6.7.2 Late Complications

Heterotopic ossifications are most common with the extended iliofemoral and Kocher-Langenbeck approaches and least common with the ilioinguinal approach. A meta-analysis by Giannoudis et al. [17] showed an incidence of 25.6 % of HO following operation for acetabular fractures. However, only 5.7 % of patients will develop HO grade III or IV according to the Brooker classification. Several clinical studies have shown that either local radiation or oral administration of indometacin provided effective prophylaxis against HO following the surgical treatment of acetabular fractures.

The overall incidence of osteoarthritis (OA) following operatively treated acetabular fractures is around 26 %. Higher rates can be reached, especially in anterior column/posterior hemi-transverse, T-shaped, and posterior wall/posterior column fractures. Further risk factors for the development of post-traumatic OA include associated chondral or osseous lesions of the femoral head and the quality of reduction.

The incidence of avascular necrosis (AVN) described in published papers varies from 3 to 53 %. Recent reports show that it may be grossly overestimated and that most of the observed changes in the head of the femur are probably due to OA. However, in patients sustaining a posterior fracture dislocation of the hip, the incidence of AVN increased up to 9.2 % [18].

8.5 % of patients with fractures treated by operation needed an arthroplasty at an average of 2 years following the initial procedure. Anyway, long-term results are influenced by numerous factors. The type of fracture and the quality of the reduction are the main influences on functional outcome. The quality of reduction is a crucial but controllable factor. An excellent or good functional outcome can be expected in between 83 and 89 % of patients with an anatomical reduction [19].

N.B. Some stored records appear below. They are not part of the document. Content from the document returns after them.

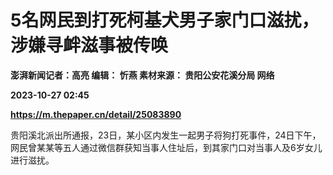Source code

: # 5名网民到打死柯基犬男子家门口滋扰，涉嫌寻衅滋事被传唤
**澎湃新闻记者：高亮 编辑： 忻燕 素材来源： 贵阳公安花溪分局 网络**

**2023-10-27 02:45**

**https://m.thepaper.cn/detail/25083890**

贵阳溪北派出所通报，23日，某小区内发生一起男子将狗打死事件，24日下午，网民曾某某等五人通过微信群获知当事人住址后，到其家门口对当事人及6岁女儿进行滋扰。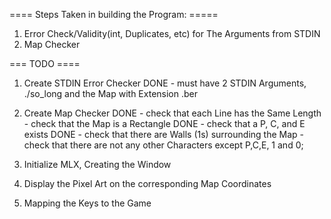 


====  Steps Taken in building the Program:  =====

1. Error Check/Validity(int, Duplicates, etc) for The Arguments from STDIN
2. Map Checker




=== TODO  ====
 
1. Create STDIN Error Checker
DONE	- must have 2 STDIN Arguments, ./so_long and the Map with Extension .ber

2. Create Map Checker
DONE	- check that each Line has the Same Length
	    - check that the Map is a Rectangle
DONE	- check that a P, C, and E exists
DONE	- check that there are Walls (1s) surrounding the Map
	    - check that there are not any other Characters except P,C,E, 1 and 0;

3. Initialize MLX, Creating the Window
4. Display the Pixel Art on the corresponding Map Coordinates
5. Mapping the Keys to the Game 



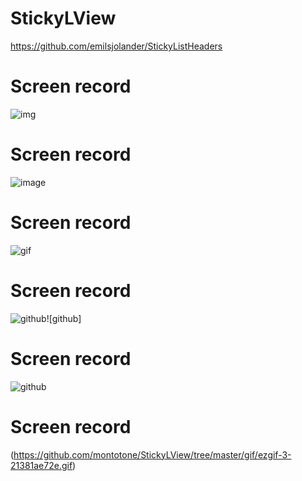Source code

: # StickyLView

https://github.com/emilsjolander/StickyListHeaders

# Screen record
![img](https://github.com/montotone/StickyLView/tree/master/gif/ezgif-3-21381ae72e.gif)

# Screen record
![image](https://github.com/montotone/StickyLView/tree/master/gif/ezgif-3-21381ae72e.gif)

# Screen record
![gif](https://github.com/montotone/StickyLView/tree/master/gif/ezgif-3-21381ae72e.gif)

# Screen record
![github](https://github.com/montotone/StickyLView/tree/master/gif/ezgif-3-21381ae72e.gif)![github]

# Screen record
![github](https://github.com/montotone/StickyLView/tree/master/gif/ezgif-3-21381ae72e.gif)
# Screen record
(https://github.com/montotone/StickyLView/tree/master/gif/ezgif-3-21381ae72e.gif)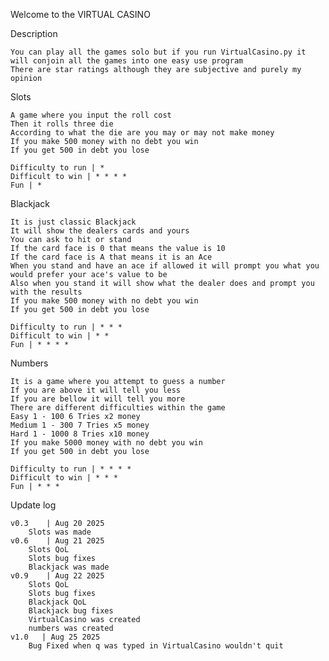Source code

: Welcome to the VIRTUAL CASINO

Description

    You can play all the games solo but if you run VirtualCasino.py it will conjoin all the games into one easy use program
    There are star ratings although they are subjective and purely my opinion

Slots

    A game where you input the roll cost
    Then it rolls three die
    According to what the die are you may or may not make money
    If you make 500 money with no debt you win
    If you get 500 in debt you lose

    Difficulty to run | *
    Difficult to win | * * * *
    Fun | *
    
Blackjack

    It is just classic Blackjack
    It will show the dealers cards and yours
    You can ask to hit or stand
    If the card face is 0 that means the value is 10
    If the card face is A that means it is an Ace
    When you stand and have an ace if allowed it will prompt you what you would prefer your ace's value to be
    Also when you stand it will show what the dealer does and prompt you with the results
    If you make 500 money with no debt you win
    If you get 500 in debt you lose

    Difficulty to run | * * *
    Difficult to win | * *
    Fun | * * * *

Numbers

    It is a game where you attempt to guess a number
    If you are above it will tell you less
    If you are bellow it will tell you more
    There are different difficulties within the game
    Easy 1 - 100 6 Tries x2 money
    Medium 1 - 300 7 Tries x5 money
    Hard 1 - 1000 8 Tries x10 money
    If you make 5000 money with no debt you win
    If you get 500 in debt you lose

    Difficulty to run | * * * *
    Difficult to win | * * *
    Fun | * * *

Update log

    v0.3    | Aug 20 2025
        Slots was made
    v0.6    | Aug 21 2025
        Slots QoL
        Slots bug fixes
        Blackjack was made
    v0.9    | Aug 22 2025
        Slots QoL
        Slots bug fixes
        Blackjack QoL
        Blackjack bug fixes
        VirtualCasino was created
        numbers was created
    v1.0   | Aug 25 2025
        Bug Fixed when q was typed in VirtualCasino wouldn't quit



    
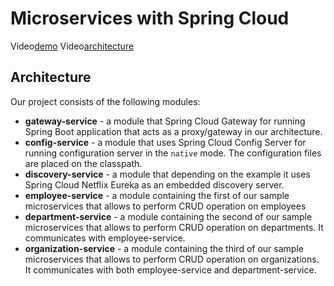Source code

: # Microservices with Spring Cloud 
Video[demo](https://drive.google.com/file/d/1b6caDbK4_kTz51xVr1h77Jb3D7NL1KnN/view?usp=sharing) 
Video[architecture](https://drive.google.com/file/d/1y10ZdWjItVAnzWC8hqi5O5cdl221SERl/view?usp=sharing) 


## Architecture

Our project consists of the following modules:
- **gateway-service** - a module that Spring Cloud Gateway for running Spring Boot application that acts as a proxy/gateway in our architecture.
- **config-service** - a module that uses Spring Cloud Config Server for running configuration server in the `native` mode. The configuration files are placed on the classpath.
- **discovery-service** - a module that depending on the example it uses Spring Cloud Netflix Eureka as an embedded discovery server.
- **employee-service** - a module containing the first of our sample microservices that allows to perform CRUD operation on employees
- **department-service** - a module containing the second of our sample microservices that allows to perform CRUD operation on  departments. It communicates with employee-service. 
- **organization-service** - a module containing the third of our sample microservices that allows to perform CRUD operation on organizations. It communicates with both employee-service and department-service.

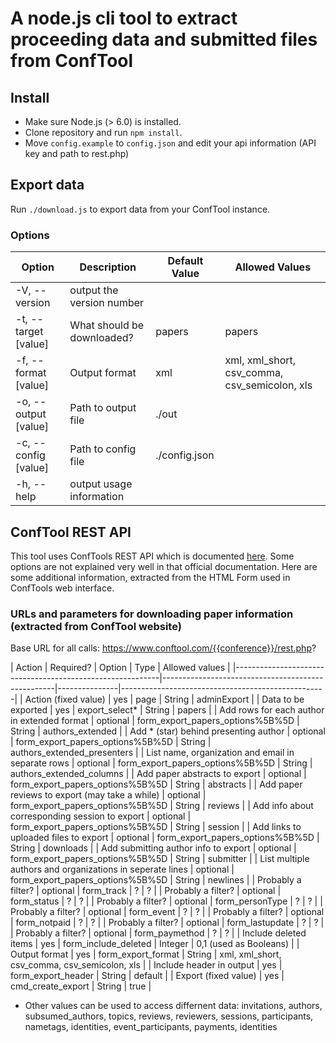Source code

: # A node.js cli tool to extract proceeding data and submitted files from ConfTool

## Install

* Make sure Node.js (> 6.0) is installed.
* Clone repository and run `npm install`. 
* Move `config.example` to `config.json` and edit your api information (API key and path to rest.php)

## Export data

Run `./download.js` to export data from your ConfTool instance.

### Options

| Option				| Description				| Default Value	| Allowed Values 								|
|-----------------------|---------------------------|---------------|-----------------------------------------------|
| -V, --version         | output the version number |				|		 										|
| -t, --target [value]  | What should be downloaded?| papers    	| papers 										|
| -f, --format [value]  | Output format 			| xml 			| xml, xml_short, csv_comma, csv_semicolon, xls |
| -o, --output [value]  | Path to output file 		| ./out 		|												|		
| -c, --config [value]  | Path to config file 		| ./config.json |												|
| -h, --help            | output usage information  |				|												|


## ConfTool REST API

This tool uses ConfTools REST API which is documented [here](https://www.conftool.net/ctforum/index.php?topic=280.0). Some options are not explained very well in that official documentation. Here are some additional information, extracted from the HTML Form used in ConfTools web interface.


### URLs and parameters for downloading paper information (extracted from ConfTool website)

Base URL for all calls: https://www.conftool.com/{{conference}}/rest.php?

| Action													| Required? | Option 								| Type 			| Allowed values									|
|-----------------------------------------------------------|---------------------------------------------------|---------------|---------------------------------------------------|
| Action (fixed value)										| yes		| page									| String		| adminExport										|
| Data to be exported										| yes		| export_select*						| String        | papers											|
| Add rows for each author in extended format 				| optional 	| form_export_papers_options%5B%5D		| String		| authors_extended 									|
| Add * (star) behind presenting author						| optional 	| form_export_papers_options%5B%5D 		| String		| authors_extended_presenters						|
| List name, organization and email in separate rows		| optional 	| form_export_papers_options%5B%5D		| String		| authors_extended_columns							|
| Add paper abstracts	to export							| optional 	| form_export_papers_options%5B%5D		| String		| abstracts											|
| Add paper reviews to export (may take a while)			| optional 	| form_export_papers_options%5B%5D		| String		| reviews 											|
| Add info about corresponding session to export			| optional 	| form_export_papers_options%5B%5D		| String		| session 											|
| Add links to uploaded files	to export					| optional 	| form_export_papers_options%5B%5D		| String		| downloads                         				|
| Add submitting author info to export						| optional 	| form_export_papers_options%5B%5D		| String		| submitter											|
| List multiple authors and organizations in seperate lines	| optional 	| form_export_papers_options%5B%5D		| String		| newlines											|
| Probably a filter?										| optional 	| form_track							| ?				| ?													|
| Probably a filter?										| optional 	| form_status							| ? 			| ?													|
| Probably a filter?										| optional 	| form_personType						| ? 			| ?													|
| Probably a filter?										| optional 	| form_event							| ?				| ?													|
| Probably a filter?										| optional 	| form_notpaid							| ? 			| ?													|
| Probably a filter?										| optional 	| form_lastupdate						| ? 			| ?													|
| Probably a filter?										| optional 	| form_paymethod						| ? 			| ?													|
| Include deleted items										| yes		| form_include_deleted					| Integer		| 0,1 (used as Booleans)							|
| Output format												| yes		| form_export_format 					| String 		| xml, xml_short, csv_comma, csv_semicolon, xls 	|
| Include header in output 									| yes		| form_export_header					| String		| default 											|
| Export (fixed value)										| yes		| cmd_create_export						| String		| true												|


* Other values can be used to access differnent data: invitations, authors, subsumed_authors, topics, reviews, reviewers, sessions, participants, nametags, identities, event_participants, payments, identities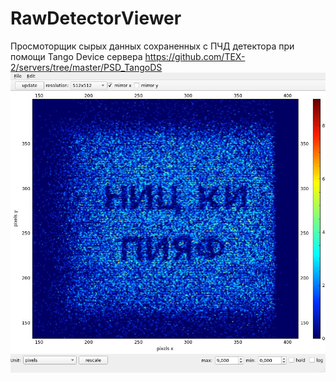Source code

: # RawDetectorViewer
Просмоторщик сырых данных сохраненных с ПЧД детектора при помощи Tango Device сервера https://github.com/TEX-2/servers/tree/master/PSD_TangoDS 
![screenshot](https://github.com/tre3k/RawDetectorViewer/blob/devel/screen.jpg)
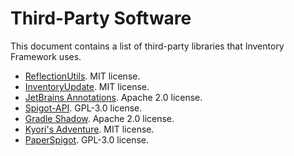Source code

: # Third-Party Software

This document contains a list of third-party libraries that Inventory Framework uses.

* [ReflectionUtils](https://github.com/CryptoMorin/XSeries/blob/4e730e565b66cb648426c29c6cc58f923afbce1b/src/main/java/com/cryptomorin/xseries/ReflectionUtils.java). MIT license.
* [InventoryUpdate](https://github.com/aematsubara/InventoryUpdate). MIT license.
* [JetBrains Annotations](https://github.com/JetBrains/java-annotations). Apache 2.0 license.
* [Spigot-API](https://hub.spigotmc.org/stash/projects/SPIGOT). GPL-3.0 license.
* [Gradle Shadow](https://github.com/johnrengelman/shadow). Apache 2.0 license.
* [Kyori's Adventure](https://github.com/KyoriPowered/adventure). MIT license.
* [PaperSpigot](https://github.com/PaperMC/Paper). GPL-3.0 license.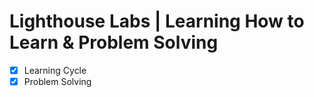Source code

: # Lighthouse Labs | Learning How to Learn & Problem Solving

* [X] Learning Cycle
* [X] Problem Solving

The treatment of these fractures sets high demands and needs to be in the hands of experts. Tertiary referrals should be undertaken as early as possible, since the timing is of utmost importance. It is important, at operation, to obtain the most accurate reduction of the fracture, which is possible, with a minimal surgical approach. Both, anatomical reduction and minimal approach, influence the outcome.

6.8 Conclusions

Acetabular fractures constitute 18 % of pelvic injuries, and most often occur in young adults involved in high-energy motor vehicle collisions or falls from a height. The treatment of acetabular fractures is a complex area of orthopaedics that is continually refined. Patients with acetabular fractures often have multiple injuries and the initial approach to evaluation should follow ATLS guidelines. CT scan is currently the best diagnosis tool in the acetabular fracture assessment. There are several acetabular fracture classification schemes. However, the most widely used is the Judet-Letournel classification scheme. Nondisplaced fractures or displaced fractures that do not involve the dome of the acetabulum are treated nonsurgically, except posterior wall fractures.

Open reduction and internal fixation, as for any other intra-articular fracture, is now a standard treatment for a displaced acetabular fracture. The approach selected depends on pattern and location of the fracture: ilioinguinal or modified Stoppa for anterior fractures and Kocher-Langenbeck for posterior fractures. Both-column fractures may require both an anterior and a posterior approach. Early complications include deep vein thrombosis, post-traumatic nerve palsies (16.4 %), and wound infection (4–5 %). Late complications are as follows: heterotopic ossification (25.6 %), osteoarthritis (26 %), and avascular necrosis (3–53 %). 8.5 % of the patients require total hip arthroplasty 2 years following the initial procedure. The treatment of these fractures sets high demands and needs to be in the hands of experts. In these cases, an excellent or good functional outcome can be expected in between 83 and 89 % of patients with an anatomical reduction.